Monday November 23, 2009 2:50 AM ET
SmartMoney
Published June 1, 2007  |  A A A
Economy by Igor Greenwald (Author Archive)

Two May Jobs Surveys Show a Rare Coincidence

NOW THE BULLS MUST truly think all the planets are aligned. It's not just that the May jobs report was strong but not too strong. Buried inside was a confidence-building coincidence rarer than a lunar eclipse, and one much more auspicious for the markets.

Traditionally, the government's seasonally adjusted payrolls estimate — based on its "establishment survey" of 400,000 work sites — requires further seasoning with more than a few grains of salt and comparison with the separate household survey of 60,000 "responsible persons," which is used to calculate the unemployment rate.

The two surveys are often at odds about employment trends. Earlier in the decade, the household survey implied the creation of hundreds of thousands more jobs than showed up in the establishment survey of payrolls for a given month, inviting speculation that the latter was overlooking an army of newly self-employed consultants. And indeed, annual benchmark revisions to the payrolls data subsequently suggested this might have been the case.

In contrast, April's miserly payroll gain (downgraded today to just 80,000) looked downright perky next to a loss of 468,000 jobs reported by all those responsible householders. This had sparked concern that payrolls were underestimating the extent of the springtime economic slowdown, by overestimating the number of jobs created by new businesses not yet reporting to the government.

Fast forward to today, when the establishment survey showed a net gain of 157,000 jobs in May, some 25,000 above expectations. And how many additional jobs did the separate household survey pick up? That's right: 157,000.

Statisticians calculate confidence intervals and sampling errors to gauge the odds that their stats don't match reality. But you don't need a slide rule to figure out that two separate surveys arriving at exactly the same figure improve the chances that the figure is in the right ballpark.

One could quibble, of course, by noting that, without a seasonal adjustment, nonfarm payrolls would actually have increased by a whopping 880,000 in May, counting the 203,000-job "net birth/death adjustment" for all the new businesses the government guesses have recently cropped up and old ones it surmises have gone out of business. Or one could be a killjoy and note, as the Bureau of Labor Statistics did, that monthly payroll gains are averaging 133,000 this year, down from 189,000 per month in 2006.

"That's very consistent with a 1% GDP," says Barry Ritholtz, skeptic-in-chief at Ritholtz Research. "You need a 150,000 jobs a month just to keep up with population growth. In other words, this is essentially no job creation, relative to the population increase.

"With something as big and complicated as the U.S. economy and 143 million employees, you never want to take a single data point. What you want is the trend, the average of the past three months, the past six months. And what we've seen so far this year is that job creation is slower than it was last year."

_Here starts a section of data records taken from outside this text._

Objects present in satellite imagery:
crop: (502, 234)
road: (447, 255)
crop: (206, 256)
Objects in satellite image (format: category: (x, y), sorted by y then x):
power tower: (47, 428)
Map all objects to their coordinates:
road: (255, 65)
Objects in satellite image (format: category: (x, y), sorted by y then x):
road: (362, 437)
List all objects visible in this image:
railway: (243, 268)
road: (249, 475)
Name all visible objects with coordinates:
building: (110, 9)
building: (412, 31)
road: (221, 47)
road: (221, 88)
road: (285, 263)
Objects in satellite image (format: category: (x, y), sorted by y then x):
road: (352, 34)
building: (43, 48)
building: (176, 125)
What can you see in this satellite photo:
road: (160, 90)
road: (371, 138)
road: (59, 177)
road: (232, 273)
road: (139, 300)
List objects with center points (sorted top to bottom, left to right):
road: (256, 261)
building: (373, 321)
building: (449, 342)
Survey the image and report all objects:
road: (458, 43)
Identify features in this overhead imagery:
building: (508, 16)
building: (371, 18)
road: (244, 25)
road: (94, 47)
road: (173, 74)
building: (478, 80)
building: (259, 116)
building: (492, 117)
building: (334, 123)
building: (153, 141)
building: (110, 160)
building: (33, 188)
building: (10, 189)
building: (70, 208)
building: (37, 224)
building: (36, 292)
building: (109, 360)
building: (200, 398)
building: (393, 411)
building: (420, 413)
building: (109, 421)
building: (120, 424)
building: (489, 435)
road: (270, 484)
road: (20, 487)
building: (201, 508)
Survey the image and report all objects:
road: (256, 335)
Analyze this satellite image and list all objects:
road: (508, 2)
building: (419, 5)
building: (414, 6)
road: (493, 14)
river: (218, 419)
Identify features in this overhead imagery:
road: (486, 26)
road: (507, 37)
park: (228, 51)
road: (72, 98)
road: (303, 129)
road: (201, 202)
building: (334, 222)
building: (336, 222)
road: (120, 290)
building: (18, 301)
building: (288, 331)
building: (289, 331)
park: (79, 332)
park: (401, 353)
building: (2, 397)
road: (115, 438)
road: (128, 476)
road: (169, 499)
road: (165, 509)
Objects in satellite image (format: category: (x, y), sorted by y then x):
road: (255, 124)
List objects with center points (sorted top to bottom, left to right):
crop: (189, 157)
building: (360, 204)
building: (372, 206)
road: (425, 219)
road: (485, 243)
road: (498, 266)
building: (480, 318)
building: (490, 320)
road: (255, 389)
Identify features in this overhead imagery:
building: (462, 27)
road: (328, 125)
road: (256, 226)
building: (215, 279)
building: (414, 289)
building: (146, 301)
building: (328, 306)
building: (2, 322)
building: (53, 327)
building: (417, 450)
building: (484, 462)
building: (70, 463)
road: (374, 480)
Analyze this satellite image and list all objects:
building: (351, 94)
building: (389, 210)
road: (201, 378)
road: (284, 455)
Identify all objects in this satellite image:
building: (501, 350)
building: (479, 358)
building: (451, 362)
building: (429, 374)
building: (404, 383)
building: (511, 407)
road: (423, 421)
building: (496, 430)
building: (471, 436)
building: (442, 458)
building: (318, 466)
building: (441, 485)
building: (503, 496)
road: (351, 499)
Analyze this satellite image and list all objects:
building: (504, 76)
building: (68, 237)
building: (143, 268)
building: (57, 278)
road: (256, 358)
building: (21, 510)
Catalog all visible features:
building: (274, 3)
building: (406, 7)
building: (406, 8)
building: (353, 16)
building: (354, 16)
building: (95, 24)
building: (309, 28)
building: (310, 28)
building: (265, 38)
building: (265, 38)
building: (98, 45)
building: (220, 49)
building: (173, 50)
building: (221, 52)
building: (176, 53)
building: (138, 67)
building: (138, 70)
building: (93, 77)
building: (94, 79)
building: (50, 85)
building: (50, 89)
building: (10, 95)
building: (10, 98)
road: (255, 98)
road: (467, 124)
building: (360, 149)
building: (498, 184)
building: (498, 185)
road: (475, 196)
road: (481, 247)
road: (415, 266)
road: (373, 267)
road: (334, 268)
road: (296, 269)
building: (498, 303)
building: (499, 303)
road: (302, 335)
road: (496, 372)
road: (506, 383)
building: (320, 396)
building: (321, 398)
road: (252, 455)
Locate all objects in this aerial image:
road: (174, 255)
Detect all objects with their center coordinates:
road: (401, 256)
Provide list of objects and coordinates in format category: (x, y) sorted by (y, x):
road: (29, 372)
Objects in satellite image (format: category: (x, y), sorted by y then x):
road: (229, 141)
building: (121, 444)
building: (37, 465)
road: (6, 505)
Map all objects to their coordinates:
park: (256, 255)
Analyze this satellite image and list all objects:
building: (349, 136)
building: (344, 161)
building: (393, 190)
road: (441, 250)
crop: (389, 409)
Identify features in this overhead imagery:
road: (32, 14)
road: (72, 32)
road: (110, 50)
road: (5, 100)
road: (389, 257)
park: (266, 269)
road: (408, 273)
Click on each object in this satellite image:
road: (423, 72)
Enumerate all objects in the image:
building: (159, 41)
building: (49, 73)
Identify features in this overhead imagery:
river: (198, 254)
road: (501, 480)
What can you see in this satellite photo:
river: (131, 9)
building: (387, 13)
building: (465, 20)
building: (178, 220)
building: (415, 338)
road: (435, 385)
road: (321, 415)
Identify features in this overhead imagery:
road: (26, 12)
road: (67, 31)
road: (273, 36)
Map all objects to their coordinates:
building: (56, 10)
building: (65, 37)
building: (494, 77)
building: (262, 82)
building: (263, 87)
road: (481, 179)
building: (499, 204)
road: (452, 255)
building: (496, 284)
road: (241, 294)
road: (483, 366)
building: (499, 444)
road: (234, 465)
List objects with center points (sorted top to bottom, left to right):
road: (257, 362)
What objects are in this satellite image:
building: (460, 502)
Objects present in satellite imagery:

Ritholtz also takes umbrage at the government's assertion that new construction outfits it doesn't yet know about added 40,000 jobs in May, net of those lost when builders went out of business. "There is a planet somewhere in the Star Wars/Star Trek solar system that added 40,000 construction jobs this month," he says. "But it's not the United States on Planet Earth. Look at what the home builders are saying. Look at what the commercial construction companies are saying. They're not hiring — they're laying off left and right. It's basically a statistical fabrication." The BLS, it should be noted, reported an overall gain of just 7,777 construction payrolls for May, indicating job losses at known construction firms.

The truth is out there somewhere. And shards of it are no doubt embedded in the latest jobs report. But the truth is we probably don't know much more about the future than we did before the data came out. At best, we can be somewhat reassured about the recent past. On that score, mission accomplished.